To utilize the above script in an R Markdown file, we simply insert the code below as a chunk into the R Markdown file. This will source the script to apply all the necessary knit settings when an R Markdown file is knit.
source(here::here("rmd_config.R"))
For a Jekyll blog, you’ll also want to include certain YAML header content such as tags or the title of the post. To do this we can use the preserve_yaml
output setting in generating our .md file and then insert whatever YAML content we need into the header. Below is an example YAML header (the first part of your R Markdown document) which will generate a github-style (“gfm”) .md document. In this example I’ve added the fields “layout”, “title”, “date”, “author”, and “tags” which are all used by Jekyll in creating the blog post.
---
layout: post
title: "Deploying R Markdown Online"
date: 2020-03-22
author: Jesse Cambon
tags: [ r ]
output:
md_document:
pandoc_args: ["--wrap=none"]
variant: gfm
preserve_yaml: TRUE
---
Note that the pandoc_args
setting is to prevent the knit process from inserting extra line breaks into the Markdown file that don’t exist in our R Markdown file. The extra line breaks normally are invisible, but I found they showed up when I pushed content to R-Bloggers which caused paragraphs to be broken up.
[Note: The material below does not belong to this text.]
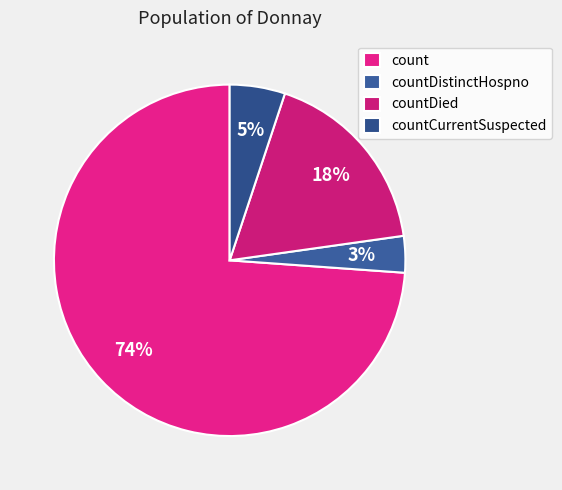

The count slice represents 66% of the pie. True or false?

False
One other note on Jekyll is that it uses the liquid template language. If you want to display characters on your blog that are used by liquid such as {{}}
(R’s “curly-curly” operator) then you will need to wrap these problematic characters with the raw
and endraw
liquid tags as described here. This prevents Jekyll from attempting to parse these characters as liquid syntax and passes them on in raw form to the HTML file for display.
Conclusion
To see this solution in action, you can look at the GitHub repository that produces this blog here and the R Markdown file for this specific blog post here. To provide a self-contained example of a figure displaying, I’ve created a simple histogram plot below and you’ll find the image file neatly filed away in the rmd_images
directory underneath a subfolder named after this blog post.
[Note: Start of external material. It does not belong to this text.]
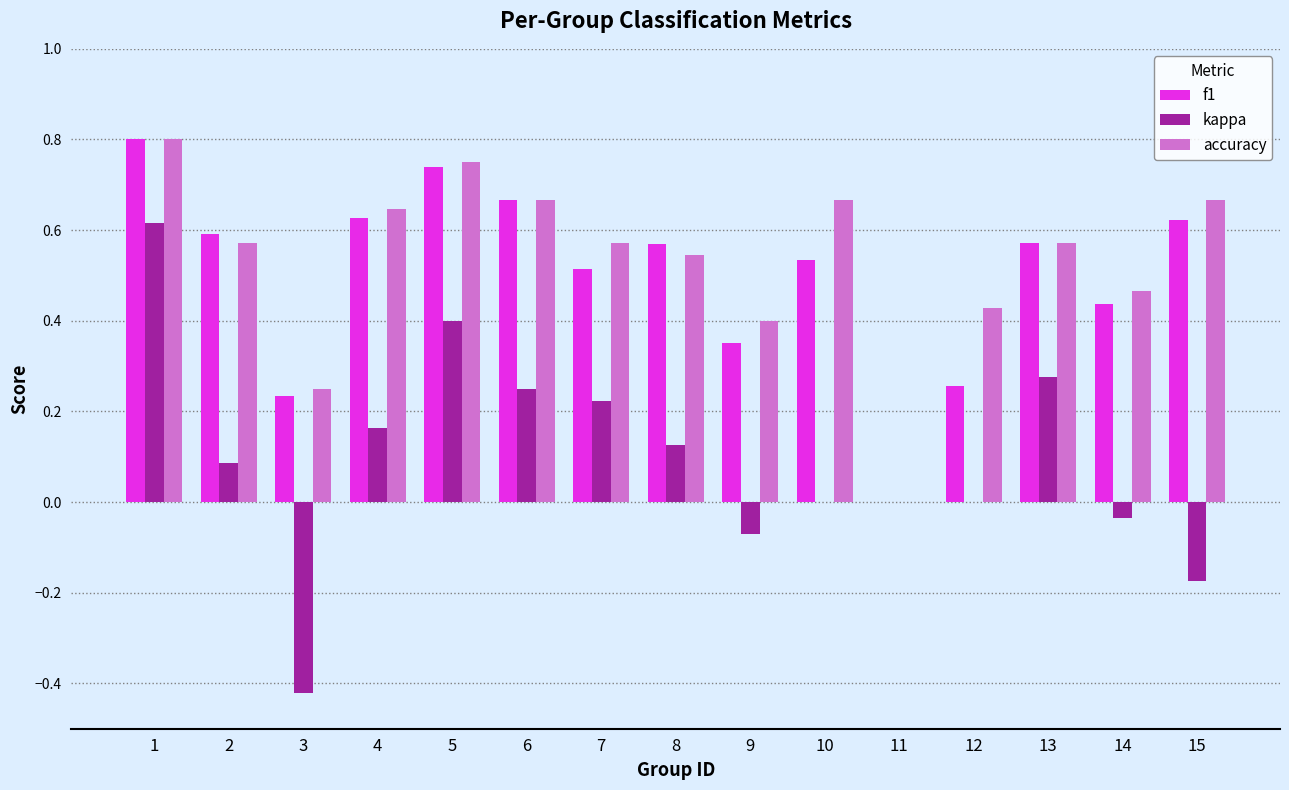

At which label does accuracy reach its peak?

1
One caveat is that this approach does assume that each R Markdown filename is unique. If this is not the case then you’ll need to make some modifications to the central rmd_config.R
file above; otherwise figure images from different R Markdown files may save in the same directory (and possibly overwrite each other). However, the solution described here is quite flexible and could be adapted to a variety of use cases with tweaks to the rmd_config.R
file.
hist(mtcars$disp)
March 26 2021: this post has been updated with simplified R Markdown code.